Recorded data:
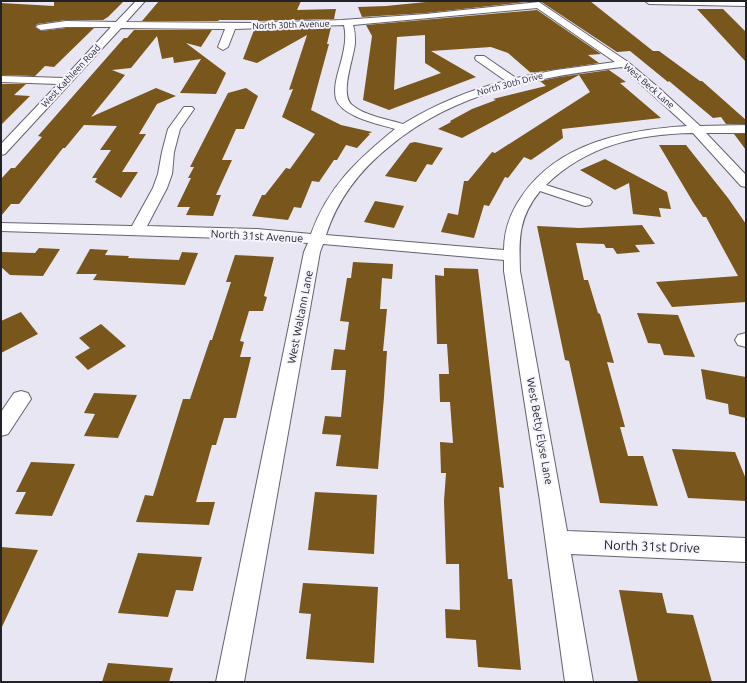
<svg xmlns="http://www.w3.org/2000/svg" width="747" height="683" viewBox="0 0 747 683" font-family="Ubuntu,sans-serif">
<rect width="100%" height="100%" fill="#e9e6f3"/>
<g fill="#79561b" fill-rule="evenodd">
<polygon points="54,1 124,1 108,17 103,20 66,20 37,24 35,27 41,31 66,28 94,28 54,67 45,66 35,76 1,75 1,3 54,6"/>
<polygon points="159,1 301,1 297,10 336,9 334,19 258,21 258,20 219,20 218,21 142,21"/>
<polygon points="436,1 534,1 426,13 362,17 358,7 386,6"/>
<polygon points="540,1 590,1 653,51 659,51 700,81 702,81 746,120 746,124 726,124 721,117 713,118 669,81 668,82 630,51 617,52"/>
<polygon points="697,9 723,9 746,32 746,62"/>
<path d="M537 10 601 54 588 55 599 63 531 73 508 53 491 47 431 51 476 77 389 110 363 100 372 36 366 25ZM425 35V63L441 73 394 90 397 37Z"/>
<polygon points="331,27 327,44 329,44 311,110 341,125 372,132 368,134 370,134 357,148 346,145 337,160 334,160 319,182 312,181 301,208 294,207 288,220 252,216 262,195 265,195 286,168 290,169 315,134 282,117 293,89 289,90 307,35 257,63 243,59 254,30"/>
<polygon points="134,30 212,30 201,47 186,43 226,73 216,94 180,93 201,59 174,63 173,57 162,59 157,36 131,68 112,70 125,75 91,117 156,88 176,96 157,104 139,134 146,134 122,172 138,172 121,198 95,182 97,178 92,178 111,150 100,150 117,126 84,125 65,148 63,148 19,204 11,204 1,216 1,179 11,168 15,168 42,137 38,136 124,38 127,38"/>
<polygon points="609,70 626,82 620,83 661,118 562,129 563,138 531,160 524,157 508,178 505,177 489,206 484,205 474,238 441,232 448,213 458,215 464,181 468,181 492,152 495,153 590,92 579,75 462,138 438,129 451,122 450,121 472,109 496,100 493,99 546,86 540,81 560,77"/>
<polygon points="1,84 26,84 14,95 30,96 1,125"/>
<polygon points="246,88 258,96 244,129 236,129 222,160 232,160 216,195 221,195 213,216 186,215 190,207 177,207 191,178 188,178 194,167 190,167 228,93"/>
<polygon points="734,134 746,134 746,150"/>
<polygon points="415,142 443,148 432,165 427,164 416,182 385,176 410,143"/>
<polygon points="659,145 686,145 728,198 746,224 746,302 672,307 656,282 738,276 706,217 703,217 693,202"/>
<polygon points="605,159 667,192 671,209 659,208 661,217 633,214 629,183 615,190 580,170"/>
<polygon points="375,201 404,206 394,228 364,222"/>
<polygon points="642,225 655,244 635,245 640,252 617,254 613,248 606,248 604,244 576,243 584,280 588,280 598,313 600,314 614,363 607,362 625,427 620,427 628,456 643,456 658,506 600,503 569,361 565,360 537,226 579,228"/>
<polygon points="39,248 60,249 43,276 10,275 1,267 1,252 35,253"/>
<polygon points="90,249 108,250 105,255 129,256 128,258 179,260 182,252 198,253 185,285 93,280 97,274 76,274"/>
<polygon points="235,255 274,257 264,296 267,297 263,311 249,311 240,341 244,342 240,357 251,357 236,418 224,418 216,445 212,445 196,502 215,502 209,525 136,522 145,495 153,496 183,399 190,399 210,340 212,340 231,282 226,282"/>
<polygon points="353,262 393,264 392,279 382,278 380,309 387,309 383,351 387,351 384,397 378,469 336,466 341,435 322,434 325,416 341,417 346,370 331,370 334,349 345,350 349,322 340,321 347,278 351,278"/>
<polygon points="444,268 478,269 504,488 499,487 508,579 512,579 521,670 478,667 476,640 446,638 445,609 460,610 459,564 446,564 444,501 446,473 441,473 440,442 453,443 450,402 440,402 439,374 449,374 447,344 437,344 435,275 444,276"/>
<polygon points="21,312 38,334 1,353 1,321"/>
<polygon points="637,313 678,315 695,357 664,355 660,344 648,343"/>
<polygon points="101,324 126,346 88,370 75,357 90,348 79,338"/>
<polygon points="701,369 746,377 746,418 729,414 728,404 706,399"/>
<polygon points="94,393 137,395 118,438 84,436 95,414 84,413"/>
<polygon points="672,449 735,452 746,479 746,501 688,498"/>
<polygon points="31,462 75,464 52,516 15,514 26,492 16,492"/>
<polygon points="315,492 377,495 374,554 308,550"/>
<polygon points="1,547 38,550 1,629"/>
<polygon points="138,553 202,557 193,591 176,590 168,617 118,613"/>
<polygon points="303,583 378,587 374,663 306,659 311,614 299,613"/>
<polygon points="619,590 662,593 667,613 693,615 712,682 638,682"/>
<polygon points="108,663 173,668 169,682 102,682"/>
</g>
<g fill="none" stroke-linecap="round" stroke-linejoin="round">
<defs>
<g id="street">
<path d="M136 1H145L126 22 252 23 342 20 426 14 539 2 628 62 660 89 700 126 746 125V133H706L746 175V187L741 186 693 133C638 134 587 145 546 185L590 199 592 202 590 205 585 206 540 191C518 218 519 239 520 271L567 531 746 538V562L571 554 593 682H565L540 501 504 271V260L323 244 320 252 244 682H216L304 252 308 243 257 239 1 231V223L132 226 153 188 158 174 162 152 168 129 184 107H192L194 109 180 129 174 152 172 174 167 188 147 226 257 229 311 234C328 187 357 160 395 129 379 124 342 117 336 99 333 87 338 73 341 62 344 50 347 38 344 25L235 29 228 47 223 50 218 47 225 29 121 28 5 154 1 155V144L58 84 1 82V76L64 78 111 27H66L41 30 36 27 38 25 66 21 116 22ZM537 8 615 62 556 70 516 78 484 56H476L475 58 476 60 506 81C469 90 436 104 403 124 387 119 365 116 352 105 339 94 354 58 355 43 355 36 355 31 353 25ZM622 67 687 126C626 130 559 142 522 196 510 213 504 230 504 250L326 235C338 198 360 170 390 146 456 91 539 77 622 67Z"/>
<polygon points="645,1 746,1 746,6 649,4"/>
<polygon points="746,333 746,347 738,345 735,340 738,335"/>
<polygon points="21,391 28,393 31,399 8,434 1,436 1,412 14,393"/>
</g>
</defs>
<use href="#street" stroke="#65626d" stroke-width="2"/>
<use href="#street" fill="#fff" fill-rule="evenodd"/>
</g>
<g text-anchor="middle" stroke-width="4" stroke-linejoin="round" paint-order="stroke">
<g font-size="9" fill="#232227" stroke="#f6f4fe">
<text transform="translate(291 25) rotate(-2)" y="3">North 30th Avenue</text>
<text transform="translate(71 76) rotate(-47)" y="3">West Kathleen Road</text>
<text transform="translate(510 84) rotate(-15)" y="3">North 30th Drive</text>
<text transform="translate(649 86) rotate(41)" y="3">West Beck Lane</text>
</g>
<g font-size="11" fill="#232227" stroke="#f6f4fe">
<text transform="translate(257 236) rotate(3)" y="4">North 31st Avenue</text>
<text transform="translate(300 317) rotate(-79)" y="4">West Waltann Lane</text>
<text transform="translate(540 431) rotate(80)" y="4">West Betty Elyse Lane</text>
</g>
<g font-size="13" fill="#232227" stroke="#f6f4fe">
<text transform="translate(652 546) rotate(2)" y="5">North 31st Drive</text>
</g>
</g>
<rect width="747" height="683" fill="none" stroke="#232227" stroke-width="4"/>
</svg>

Exercise: All of the listing above has to be reproduced exactly, though without its images.

Written answer:
<svg xmlns="http://www.w3.org/2000/svg" width="747" height="683" viewBox="0 0 747 683" font-family="Ubuntu,sans-serif">
<rect width="100%" height="100%" fill="#e9e6f3"/>
<g fill="#79561b" fill-rule="evenodd">
<polygon points="54,1 124,1 108,17 103,20 66,20 37,24 35,27 41,31 66,28 94,28 54,67 45,66 35,76 1,75 1,3 54,6"/>
<polygon points="159,1 301,1 297,10 336,9 334,19 258,21 258,20 219,20 218,21 142,21"/>
<polygon points="436,1 534,1 426,13 362,17 358,7 386,6"/>
<polygon points="540,1 590,1 653,51 659,51 700,81 702,81 746,120 746,124 726,124 721,117 713,118 669,81 668,82 630,51 617,52"/>
<polygon points="697,9 723,9 746,32 746,62"/>
<path d="M537 10 601 54 588 55 599 63 531 73 508 53 491 47 431 51 476 77 389 110 363 100 372 36 366 25ZM425 35V63L441 73 394 90 397 37Z"/>
<polygon points="331,27 327,44 329,44 311,110 341,125 372,132 368,134 370,134 357,148 346,145 337,160 334,160 319,182 312,181 301,208 294,207 288,220 252,216 262,195 265,195 286,168 290,169 315,134 282,117 293,89 289,90 307,35 257,63 243,59 254,30"/>
<polygon points="134,30 212,30 201,47 186,43 226,73 216,94 180,93 201,59 174,63 173,57 162,59 157,36 131,68 112,70 125,75 91,117 156,88 176,96 157,104 139,134 146,134 122,172 138,172 121,198 95,182 97,178 92,178 111,150 100,150 117,126 84,125 65,148 63,148 19,204 11,204 1,216 1,179 11,168 15,168 42,137 38,136 124,38 127,38"/>
<polygon points="609,70 626,82 620,83 661,118 562,129 563,138 531,160 524,157 508,178 505,177 489,206 484,205 474,238 441,232 448,213 458,215 464,181 468,181 492,152 495,153 590,92 579,75 462,138 438,129 451,122 450,121 472,109 496,100 493,99 546,86 540,81 560,77"/>
<polygon points="1,84 26,84 14,95 30,96 1,125"/>
<polygon points="246,88 258,96 244,129 236,129 222,160 232,160 216,195 221,195 213,216 186,215 190,207 177,207 191,178 188,178 194,167 190,167 228,93"/>
<polygon points="734,134 746,134 746,150"/>
<polygon points="415,142 443,148 432,165 427,164 416,182 385,176 410,143"/>
<polygon points="659,145 686,145 728,198 746,224 746,302 672,307 656,282 738,276 706,217 703,217 693,202"/>
<polygon points="605,159 667,192 671,209 659,208 661,217 633,214 629,183 615,190 580,170"/>
<polygon points="375,201 404,206 394,228 364,222"/>
<polygon points="642,225 655,244 635,245 640,252 617,254 613,248 606,248 604,244 576,243 584,280 588,280 598,313 600,314 614,363 607,362 625,427 620,427 628,456 643,456 658,506 600,503 569,361 565,360 537,226 579,228"/>
<polygon points="39,248 60,249 43,276 10,275 1,267 1,252 35,253"/>
<polygon points="90,249 108,250 105,255 129,256 128,258 179,260 182,252 198,253 185,285 93,280 97,274 76,274"/>
<polygon points="235,255 274,257 264,296 267,297 263,311 249,311 240,341 244,342 240,357 251,357 236,418 224,418 216,445 212,445 196,502 215,502 209,525 136,522 145,495 153,496 183,399 190,399 210,340 212,340 231,282 226,282"/>
<polygon points="353,262 393,264 392,279 382,278 380,309 387,309 383,351 387,351 384,397 378,469 336,466 341,435 322,434 325,416 341,417 346,370 331,370 334,349 345,350 349,322 340,321 347,278 351,278"/>
<polygon points="444,268 478,269 504,488 499,487 508,579 512,579 521,670 478,667 476,640 446,638 445,609 460,610 459,564 446,564 444,501 446,473 441,473 440,442 453,443 450,402 440,402 439,374 449,374 447,344 437,344 435,275 444,276"/>
<polygon points="21,312 38,334 1,353 1,321"/>
<polygon points="637,313 678,315 695,357 664,355 660,344 648,343"/>
<polygon points="101,324 126,346 88,370 75,357 90,348 79,338"/>
<polygon points="701,369 746,377 746,418 729,414 728,404 706,399"/>
<polygon points="94,393 137,395 118,438 84,436 95,414 84,413"/>
<polygon points="672,449 735,452 746,479 746,501 688,498"/>
<polygon points="31,462 75,464 52,516 15,514 26,492 16,492"/>
<polygon points="315,492 377,495 374,554 308,550"/>
<polygon points="1,547 38,550 1,629"/>
<polygon points="138,553 202,557 193,591 176,590 168,617 118,613"/>
<polygon points="303,583 378,587 374,663 306,659 311,614 299,613"/>
<polygon points="619,590 662,593 667,613 693,615 712,682 638,682"/>
<polygon points="108,663 173,668 169,682 102,682"/>
</g>
<g fill="none" stroke-linecap="round" stroke-linejoin="round">
<defs>
<g id="street">
<path d="M136 1H145L126 22 252 23 342 20 426 14 539 2 628 62 660 89 700 126 746 125V133H706L746 175V187L741 186 693 133C638 134 587 145 546 185L590 199 592 202 590 205 585 206 540 191C518 218 519 239 520 271L567 531 746 538V562L571 554 593 682H565L540 501 504 271V260L323 244 320 252 244 682H216L304 252 308 243 257 239 1 231V223L132 226 153 188 158 174 162 152 168 129 184 107H192L194 109 180 129 174 152 172 174 167 188 147 226 257 229 311 234C328 187 357 160 395 129 379 124 342 117 336 99 333 87 338 73 341 62 344 50 347 38 344 25L235 29 228 47 223 50 218 47 225 29 121 28 5 154 1 155V144L58 84 1 82V76L64 78 111 27H66L41 30 36 27 38 25 66 21 116 22ZM537 8 615 62 556 70 516 78 484 56H476L475 58 476 60 506 81C469 90 436 104 403 124 387 119 365 116 352 105 339 94 354 58 355 43 355 36 355 31 353 25ZM622 67 687 126C626 130 559 142 522 196 510 213 504 230 504 250L326 235C338 198 360 170 390 146 456 91 539 77 622 67Z"/>
<polygon points="645,1 746,1 746,6 649,4"/>
<polygon points="746,333 746,347 738,345 735,340 738,335"/>
<polygon points="21,391 28,393 31,399 8,434 1,436 1,412 14,393"/>
</g>
</defs>
<use href="#street" stroke="#65626d" stroke-width="2"/>
<use href="#street" fill="#fff" fill-rule="evenodd"/>
</g>
<g text-anchor="middle" stroke-width="4" stroke-linejoin="round" paint-order="stroke">
<g font-size="9" fill="#232227" stroke="#f6f4fe">
<text transform="translate(291 25) rotate(-2)" y="3">North 30th Avenue</text>
<text transform="translate(71 76) rotate(-47)" y="3">West Kathleen Road</text>
<text transform="translate(510 84) rotate(-15)" y="3">North 30th Drive</text>
<text transform="translate(649 86) rotate(41)" y="3">West Beck Lane</text>
</g>
<g font-size="11" fill="#232227" stroke="#f6f4fe">
<text transform="translate(257 236) rotate(3)" y="4">North 31st Avenue</text>
<text transform="translate(300 317) rotate(-79)" y="4">West Waltann Lane</text>
<text transform="translate(540 431) rotate(80)" y="4">West Betty Elyse Lane</text>
</g>
<g font-size="13" fill="#232227" stroke="#f6f4fe">
<text transform="translate(652 546) rotate(2)" y="5">North 31st Drive</text>
</g>
</g>
<rect width="747" height="683" fill="none" stroke="#232227" stroke-width="4"/>
</svg>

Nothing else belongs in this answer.